Posted by: Fred Lizza
As retailers increasingly deal with the challenges and opportunities inherent in selling across multiple sales channels, the inventory to sales ratio is becoming the most important determinant of industry merchandize margins. Inventory to sales ratio is the ratio of the inventory available for sale versus the actual quantity sold.
The inventory to sales ratio is a key statistic when measuring whether or not you’re overstocked. If you manage a single warehouse, you can visibly see when you have too much inventory. But are you keeping track of every unit sold? How many units are on hand? For every sale of a particular item, how many were in stock at the time of sale and how many remain? For example, if you sell jeans and you had 50 jeans of a particular style and size in stock and then sold 20 of them online and another 20 in your store, would you know that you have 10 remaining? Knowing the actual inventory for each item keeps your inventory at the right level, not too high and not too low.

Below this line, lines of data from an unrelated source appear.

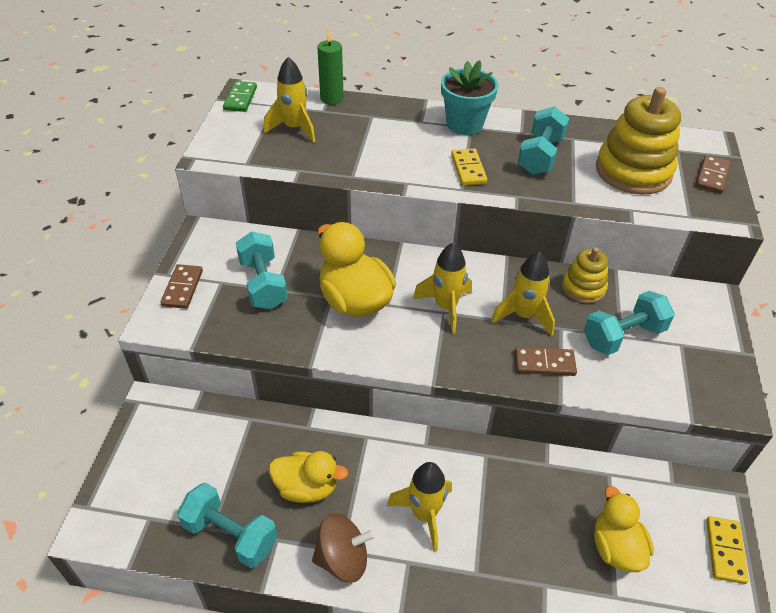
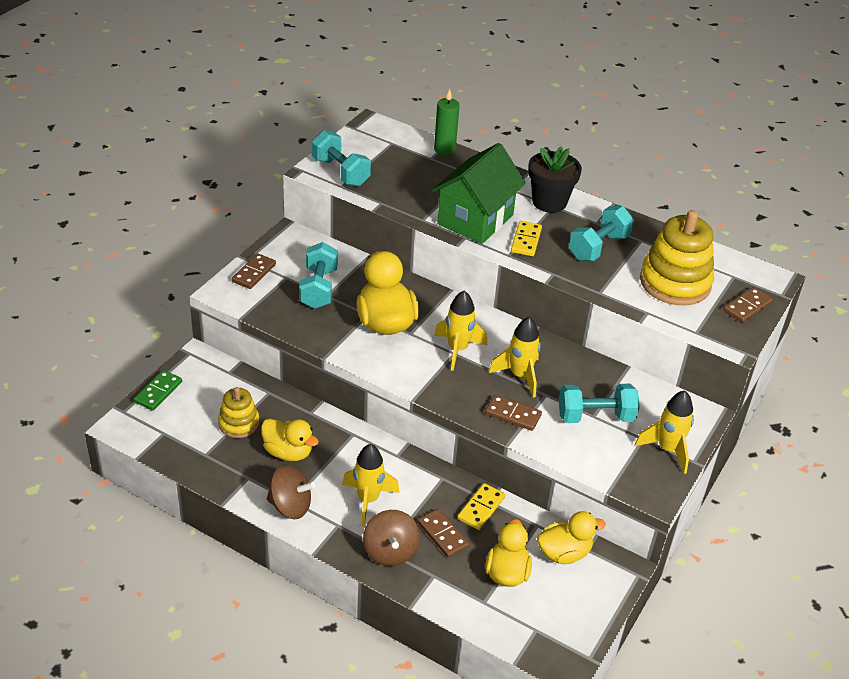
camera: 20 degrees right, 5 degrees down
turquoise dumbbell [177,482,277,568] -> turquoise dumbbell moved to [312,130,371,186]
green domino [223,81,257,112] -> green domino moved to [134,370,182,411]
yellow rocket [264,57,315,143] -> yellow rocket moved to [635,390,694,474]
turquoise flower pot [441,60,498,135] -> black flower pot [528,146,582,213]
yellow stacking toy [562,247,608,303] -> yellow stacking toy moved to [218,387,260,438]
yellow domino [706,516,749,584] -> yellow domino moved to [458,483,505,530]
none -> brown spinning top [363,510,420,566]
none -> brown domino [418,509,469,558]
none -> green house [432,143,526,244]
none -> yellow duck [537,511,606,564]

The task becomes complex when you need to fulfill orders that are coming through different channels, and you need to have the right amount of products on hand to fulfill orders coming in through each sales channel. This becomes increasingly important if you’re selling through Amazon, since they require you to reserve specific inventory volumes for their channel.

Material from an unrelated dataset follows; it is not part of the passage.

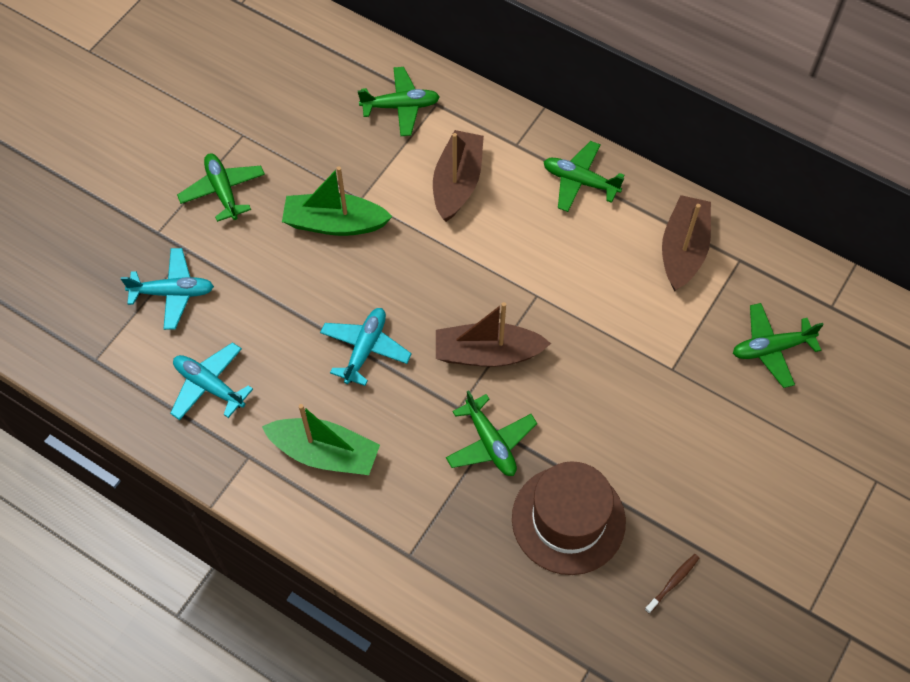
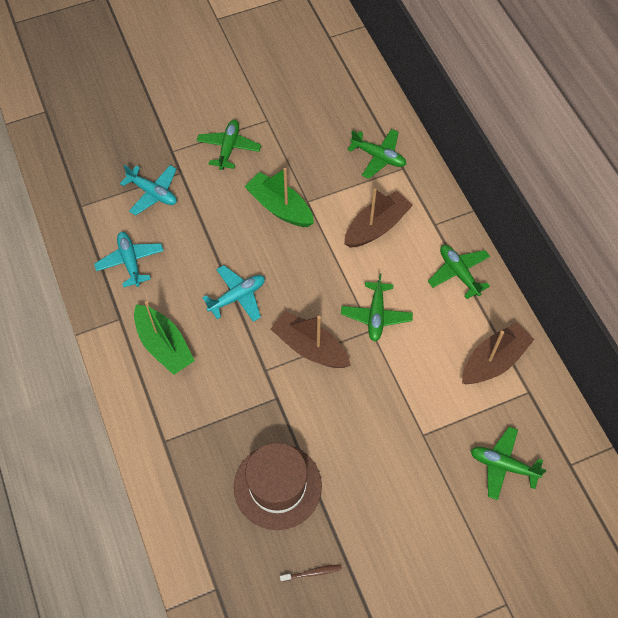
camera: 35 degrees right, 0 degrees up
green plane [446,390,537,476] -> green plane moved to [341,273,413,342]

In the poll taken by Software Advice, 35% of the prospective retail software buyers they surveyed said they were looking for a more modern solution for their inventory management requirements. Essentially, they are looking for a software solution expressly designed to handle their inventory processes rather than using spreadsheets to keep simple counts. The other reasons cited involved the inability to support company growth and lacking the ability to automate business processes.

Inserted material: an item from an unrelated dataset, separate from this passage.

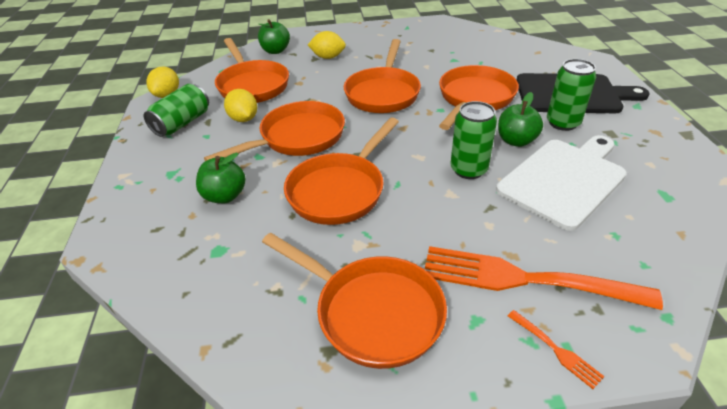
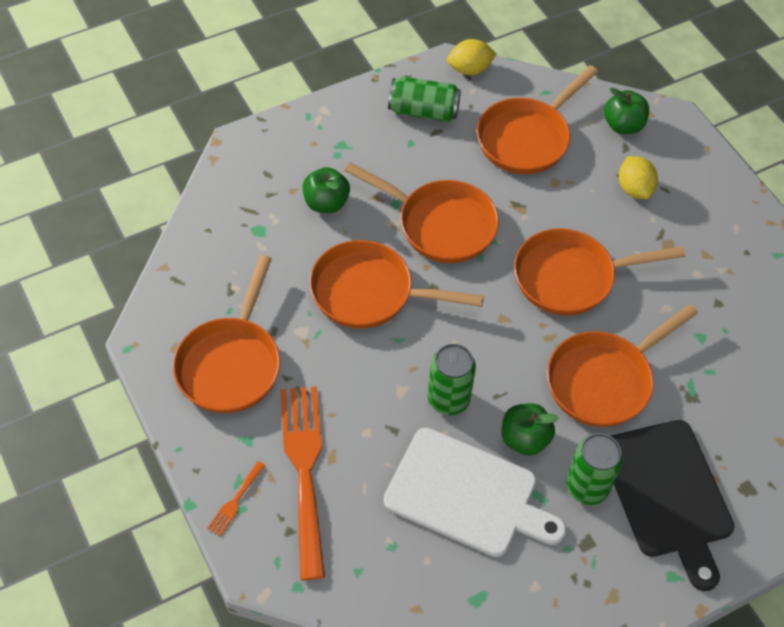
camera: 65 degrees right, 15 degrees up
yellow lemon [224,89,257,122] -> none
orange pan [439,65,519,130] -> orange pan turned 135 degrees clockwise [547,304,698,427]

Efficiencies through the use of technology take the guesswork out of what’s ‘available to sell.’ The need may seem simple but the solution is not. The challenge is in getting real time updates of orders received, and bring it all into a unified workflow. The entire process from collection of orders to picking, packing, shipping, processing payment, and centralized tracking of inventory levels are essential in keeping customer service people up to date.
Managing inventory in one place helps avoid stock-outs [or double-selling] and lends to better analysis of products in terms of performance, peak selling periods, etc. And, centralizing the management of sales channels allows for more accurate inventory calculations. More importantly, streamlining essential back-office processes supports current and future growth, eliminating the bottlenecks that occur with manual processes.